Passage shown:
TotalCharges is completely missing. From further analysis, I am convinced that they are missed at random and that the fact that they are missing does not contain any value. So I would go ahead and just fill the values with the mean

df.head()
customerID gender SeniorCitizen Partner Dependents tenure PhoneService MultipleLines InternetService OnlineSecurity ... TechSupport StreamingTV StreamingMovies Contract PaperlessBilling PaymentMethod MonthlyCharges TotalCharges Churn TotalChargesConv
0 7590-VHVEG Female 0 Yes No 1 No No phone service DSL No ... No No No Month-to-month Yes Electronic check 29.85 29.85 No 29.85
1 5575-GNVDE Male 0 No No 34 Yes No DSL Yes ... No No No One year No Mailed check 56.95 1889.5 No 1889.50
2 3668-QPYBK Male 0 No No 2 Yes No DSL Yes ... No No No Month-to-month Yes Mailed check 53.85 108.15 Yes 108.15
3 7795-CFOCW Male 0 No No 45 No No phone service DSL Yes ... Yes No No One year No Bank transfer (automatic) 42.30 1840.75 No 1840.75
4 9237-HQITU Female 0 No No 2 Yes No Fiber optic No ... No No No Month-to-month Yes Electronic check 70.70 151.65 Yes 151.65

5 rows × 22 columns

Here I would now also seek to see if there are more missing feature present.


def missing_data(data):
    total = data.isnull().sum().sort_values(ascending = False)
    percent = (data.isnull().sum()/data.isnull().count()*100).sort_values(ascending = False)
    return pd.concat([total, percent], axis=1, keys=['Total', 'Percent'])

missing_data(df)
Total Percent
TotalChargesConv 11 0.156183
Churn 0 0.000000
gender 0 0.000000
SeniorCitizen 0 0.000000
Partner 0 0.000000
Dependents 0 0.000000
tenure 0 0.000000
PhoneService 0 0.000000
MultipleLines 0 0.000000
InternetService 0 0.000000
OnlineSecurity 0 0.000000
OnlineBackup 0 0.000000
DeviceProtection 0 0.000000
TechSupport 0 0.000000
StreamingTV 0 0.000000
StreamingMovies 0 0.000000
Contract 0 0.000000
PaperlessBilling 0 0.000000
PaymentMethod 0 0.000000
MonthlyCharges 0 0.000000
TotalCharges 0 0.000000
customerID 0 0.000000
df["TotalChargesConv"] = df["TotalChargesConv"].fillna(df["TotalChargesConv"].mean())

Dataset extract:
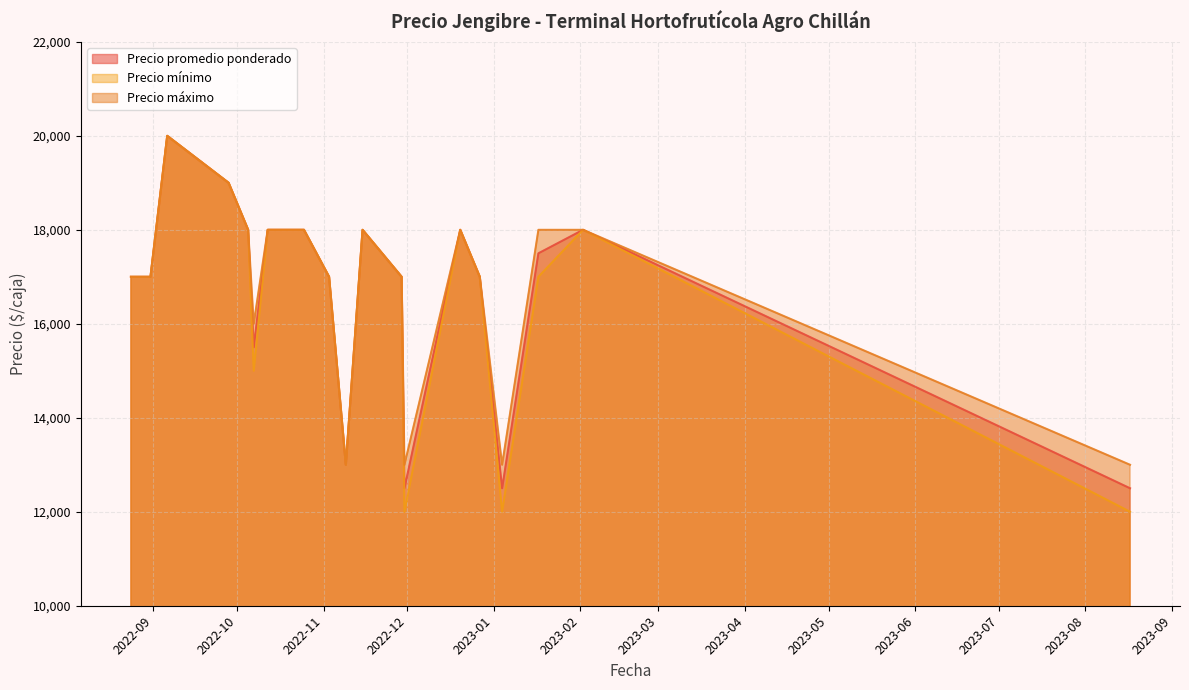

What is the average value of the Precio mínimo series?

16474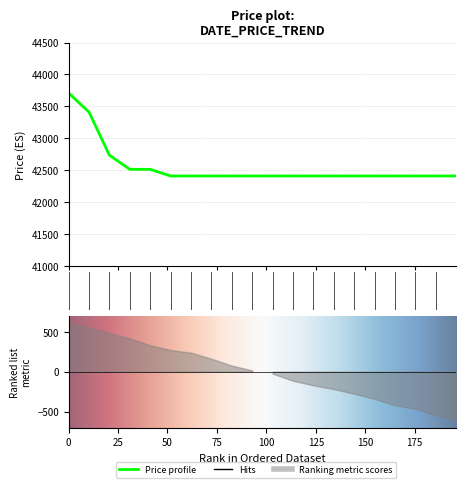

What is the difference between the second highest and second lowest values?

999.7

Check your understanding:
**a.** List every customerID shown in the first five rows of the passage on missing TotalCharges.
**b.** Please duplicate the portion of the passage on missing TotalCharges between "5 rows × 22" and "missing_data(df)", inclusive.
The data come from a separate source unrelated to the passage on missing TotalCharges.

Outputs by task:
**a.** 7590-VHVEG, 5575-GNVDE, 3668-QPYBK, 7795-CFOCW, 9237-HQITU

**b.**
5 rows × 22 columns

Here I would now also seek to see if there are more missing feature present.


def missing_data(data):
    total = data.isnull().sum().sort_values(ascending = False)
    percent = (data.isnull().sum()/data.isnull().count()*100).sort_values(ascending = False)
    return pd.concat([total, percent], axis=1, keys=['Total', 'Percent'])

missing_data(df)